### Problem to solve
Retype all of the data below line by line, keeping every character unchanged.

(Extracted records)
◇ ◇ ◇
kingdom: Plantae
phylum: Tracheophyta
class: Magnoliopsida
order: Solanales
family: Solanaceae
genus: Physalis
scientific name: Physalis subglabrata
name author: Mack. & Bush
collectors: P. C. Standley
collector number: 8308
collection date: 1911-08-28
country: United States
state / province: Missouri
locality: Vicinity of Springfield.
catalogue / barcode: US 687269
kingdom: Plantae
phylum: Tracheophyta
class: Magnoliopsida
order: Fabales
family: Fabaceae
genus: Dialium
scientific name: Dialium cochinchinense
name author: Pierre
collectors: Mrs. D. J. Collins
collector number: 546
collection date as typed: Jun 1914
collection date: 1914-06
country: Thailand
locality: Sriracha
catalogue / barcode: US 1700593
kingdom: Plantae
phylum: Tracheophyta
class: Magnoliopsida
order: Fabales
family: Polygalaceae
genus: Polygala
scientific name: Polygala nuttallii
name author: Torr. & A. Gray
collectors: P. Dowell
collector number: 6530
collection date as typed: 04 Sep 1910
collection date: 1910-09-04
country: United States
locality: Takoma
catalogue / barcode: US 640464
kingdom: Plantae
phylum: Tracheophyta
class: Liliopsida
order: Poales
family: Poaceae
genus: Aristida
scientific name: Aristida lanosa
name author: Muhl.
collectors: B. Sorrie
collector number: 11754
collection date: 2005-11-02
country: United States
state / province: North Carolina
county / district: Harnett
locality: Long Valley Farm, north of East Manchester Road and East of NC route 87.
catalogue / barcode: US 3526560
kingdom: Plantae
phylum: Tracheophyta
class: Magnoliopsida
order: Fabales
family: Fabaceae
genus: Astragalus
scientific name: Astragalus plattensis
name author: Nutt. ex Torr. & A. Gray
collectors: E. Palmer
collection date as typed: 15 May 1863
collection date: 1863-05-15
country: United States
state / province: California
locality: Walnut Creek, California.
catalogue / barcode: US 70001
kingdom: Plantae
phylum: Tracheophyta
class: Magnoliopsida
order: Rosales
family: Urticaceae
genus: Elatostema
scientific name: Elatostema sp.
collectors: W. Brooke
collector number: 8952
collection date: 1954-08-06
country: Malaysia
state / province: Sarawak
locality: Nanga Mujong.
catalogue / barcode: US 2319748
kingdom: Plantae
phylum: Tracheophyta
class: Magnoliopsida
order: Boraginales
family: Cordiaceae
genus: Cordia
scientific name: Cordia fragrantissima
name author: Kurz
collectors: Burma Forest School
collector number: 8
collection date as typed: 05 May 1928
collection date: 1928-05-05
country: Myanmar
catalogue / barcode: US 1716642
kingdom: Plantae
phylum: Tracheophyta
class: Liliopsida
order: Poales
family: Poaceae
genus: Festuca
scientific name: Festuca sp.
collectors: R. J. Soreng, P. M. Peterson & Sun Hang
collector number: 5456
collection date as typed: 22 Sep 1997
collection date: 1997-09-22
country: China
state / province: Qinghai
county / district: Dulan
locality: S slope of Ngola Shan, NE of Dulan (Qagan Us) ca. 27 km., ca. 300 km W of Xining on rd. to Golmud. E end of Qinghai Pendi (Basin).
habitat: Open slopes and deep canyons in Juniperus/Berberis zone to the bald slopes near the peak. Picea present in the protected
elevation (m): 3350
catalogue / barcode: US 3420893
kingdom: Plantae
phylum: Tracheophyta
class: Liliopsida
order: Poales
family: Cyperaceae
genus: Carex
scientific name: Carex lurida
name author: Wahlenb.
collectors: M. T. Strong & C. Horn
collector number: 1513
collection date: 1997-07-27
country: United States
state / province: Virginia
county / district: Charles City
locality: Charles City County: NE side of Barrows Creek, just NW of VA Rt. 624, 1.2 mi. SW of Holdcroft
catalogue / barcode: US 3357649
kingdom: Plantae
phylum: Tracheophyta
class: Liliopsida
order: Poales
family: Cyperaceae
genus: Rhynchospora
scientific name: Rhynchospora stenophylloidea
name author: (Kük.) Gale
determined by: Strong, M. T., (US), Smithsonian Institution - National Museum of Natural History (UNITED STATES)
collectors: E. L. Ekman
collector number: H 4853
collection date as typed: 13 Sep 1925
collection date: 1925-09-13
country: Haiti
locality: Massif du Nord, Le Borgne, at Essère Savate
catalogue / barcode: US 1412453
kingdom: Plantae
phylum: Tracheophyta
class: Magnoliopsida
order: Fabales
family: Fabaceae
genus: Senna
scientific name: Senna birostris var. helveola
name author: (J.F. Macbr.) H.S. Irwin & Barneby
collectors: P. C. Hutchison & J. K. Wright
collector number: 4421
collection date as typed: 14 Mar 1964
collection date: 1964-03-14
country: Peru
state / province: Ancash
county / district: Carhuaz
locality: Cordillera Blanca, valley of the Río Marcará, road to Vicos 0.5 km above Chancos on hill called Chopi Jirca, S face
◇ ◇ ◇
### Result below
kingdom: Plantae
phylum: Tracheophyta
class: Magnoliopsida
order: Solanales
family: Solanaceae
genus: Physalis
scientific name: Physalis subglabrata
name author: Mack. & Bush
collectors: P. C. Standley
collector number: 8308
collection date: 1911-08-28
country: United States
state / province: Missouri
locality: Vicinity of Springfield.
catalogue / barcode: US 687269
kingdom: Plantae
phylum: Tracheophyta
class: Magnoliopsida
order: Fabales
family: Fabaceae
genus: Dialium
scientific name: Dialium cochinchinense
name author: Pierre
collectors: Mrs. D. J. Collins
collector number: 546
collection date as typed: Jun 1914
collection date: 1914-06
country: Thailand
locality: Sriracha
catalogue / barcode: US 1700593
kingdom: Plantae
phylum: Tracheophyta
class: Magnoliopsida
order: Fabales
family: Polygalaceae
genus: Polygala
scientific name: Polygala nuttallii
name author: Torr. & A. Gray
collectors: P. Dowell
collector number: 6530
collection date as typed: 04 Sep 1910
collection date: 1910-09-04
country: United States
locality: Takoma
catalogue / barcode: US 640464
kingdom: Plantae
phylum: Tracheophyta
class: Liliopsida
order: Poales
family: Poaceae
genus: Aristida
scientific name: Aristida lanosa
name author: Muhl.
collectors: B. Sorrie
collector number: 11754
collection date: 2005-11-02
country: United States
state / province: North Carolina
county / district: Harnett
locality: Long Valley Farm, north of East Manchester Road and East of NC route 87.
catalogue / barcode: US 3526560
kingdom: Plantae
phylum: Tracheophyta
class: Magnoliopsida
order: Fabales
family: Fabaceae
genus: Astragalus
scientific name: Astragalus plattensis
name author: Nutt. ex Torr. & A. Gray
collectors: E. Palmer
collection date as typed: 15 May 1863
collection date: 1863-05-15
country: United States
state / province: California
locality: Walnut Creek, California.
catalogue / barcode: US 70001
kingdom: Plantae
phylum: Tracheophyta
class: Magnoliopsida
order: Rosales
family: Urticaceae
genus: Elatostema
scientific name: Elatostema sp.
collectors: W. Brooke
collector number: 8952
collection date: 1954-08-06
country: Malaysia
state / province: Sarawak
locality: Nanga Mujong.
catalogue / barcode: US 2319748
kingdom: Plantae
phylum: Tracheophyta
class: Magnoliopsida
order: Boraginales
family: Cordiaceae
genus: Cordia
scientific name: Cordia fragrantissima
name author: Kurz
collectors: Burma Forest School
collector number: 8
collection date as typed: 05 May 1928
collection date: 1928-05-05
country: Myanmar
catalogue / barcode: US 1716642
kingdom: Plantae
phylum: Tracheophyta
class: Liliopsida
order: Poales
family: Poaceae
genus: Festuca
scientific name: Festuca sp.
collectors: R. J. Soreng, P. M. Peterson & Sun Hang
collector number: 5456
collection date as typed: 22 Sep 1997
collection date: 1997-09-22
country: China
state / province: Qinghai
county / district: Dulan
locality: S slope of Ngola Shan, NE of Dulan (Qagan Us) ca. 27 km., ca. 300 km W of Xining on rd. to Golmud. E end of Qinghai Pendi (Basin).
habitat: Open slopes and deep canyons in Juniperus/Berberis zone to the bald slopes near the peak. Picea present in the protected
elevation (m): 3350
catalogue / barcode: US 3420893
kingdom: Plantae
phylum: Tracheophyta
class: Liliopsida
order: Poales
family: Cyperaceae
genus: Carex
scientific name: Carex lurida
name author: Wahlenb.
collectors: M. T. Strong & C. Horn
collector number: 1513
collection date: 1997-07-27
country: United States
state / province: Virginia
county / district: Charles City
locality: Charles City County: NE side of Barrows Creek, just NW of VA Rt. 624, 1.2 mi. SW of Holdcroft
catalogue / barcode: US 3357649
kingdom: Plantae
phylum: Tracheophyta
class: Liliopsida
order: Poales
family: Cyperaceae
genus: Rhynchospora
scientific name: Rhynchospora stenophylloidea
name author: (Kük.) Gale
determined by: Strong, M. T., (US), Smithsonian Institution - National Museum of Natural History (UNITED STATES)
collectors: E. L. Ekman
collector number: H 4853
collection date as typed: 13 Sep 1925
collection date: 1925-09-13
country: Haiti
locality: Massif du Nord, Le Borgne, at Essère Savate
catalogue / barcode: US 1412453
kingdom: Plantae
phylum: Tracheophyta
class: Magnoliopsida
order: Fabales
family: Fabaceae
genus: Senna
scientific name: Senna birostris var. helveola
name author: (J.F. Macbr.) H.S. Irwin & Barneby
collectors: P. C. Hutchison & J. K. Wright
collector number: 4421
collection date as typed: 14 Mar 1964
collection date: 1964-03-14
country: Peru
state / province: Ancash
county / district: Carhuaz
locality: Cordillera Blanca, valley of the Río Marcará, road to Vicos 0.5 km above Chancos on hill called Chopi Jirca, S face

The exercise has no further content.